Alright, I'm interested in a german chick in my class, we talk from time to time, she's really nice. So, is there anything I should know about germans before I make a move?
Yeah. Scheisse isn't as harsh as the American equivalent.
Danke = thank you.
Don't mention WWII.
Don't call her a kraut.
Thanks for he tips. I must confess that I'm interested in many other cultural related issues that might be delicate to touch, such as Jews and the turkish community in Germany, of course that's not something I'd talk on the 1st date but I want to know how delicate are they or if I should avoid them completely.
I need more information about how to aproach, you know, different countries have somehow different dating "protocols".
Nothing is different.
"Don't mention WWII."
We arent talking about some grandma so you can talk about it. But why should you?
"Don't call her a kraut."
Nobody knows that you called us that during the war.
Of course you dont insult someone you want to date, right?
Oh, and germans like it in the pooper. Touch her ass, its a sure fire way to awesome german sex.

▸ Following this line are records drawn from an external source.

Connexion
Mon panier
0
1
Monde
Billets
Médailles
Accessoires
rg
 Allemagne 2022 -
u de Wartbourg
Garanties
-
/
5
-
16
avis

>>5 stuipid, you know nothing about us germans
German makes good quality products ^^
just make hilarious nazi references all the time.
dont be uptight about it. Germans are strong enough to deal with these things. Most likely, she will enjoy telling you how you don't know shit about the issues you're talking about. The turkish issue is not a problematic topic at all, at least not a topic that will trigger shame or anger or whatever.
and btw, >>5 is not so wrong. Germany is the top producer of very hardcore porn, yielding only to the Japanese.
That might be so but porn doesn't necessarily equals the likes of the general population, right?
Also, what about the dating protocol?
is derived from dc/tcp protocoll. easiest way is to code it in C++ and send it to her isp.
Sneaking up behind her and giving her an awkward shoulder rub is always a bad idea. Especially if she's the Chancellor.
Also, don't be Texan.
I think you should focus more on her, rather than Germany.
Well, I've kept talking to her, and she complimented my bacterial stain today. I'm trying to find out if she's got a boyfriend.
she complimented your what?
rofl
I performed an india ink bacterial stain to look at capsules in Haemophilus influenzae and she said she couldn't focus hers on her microscope, so i showed her mine and she said it was cute.
she's in a relayionship, so forget about it.
Hmm, what a pickle you are in.
looks like your gonna have to grow yourself a Hitler Mustache, if you want some german dick.
instead, shave your pubic hair into a Hitler mustache. Then you'll look much more alike.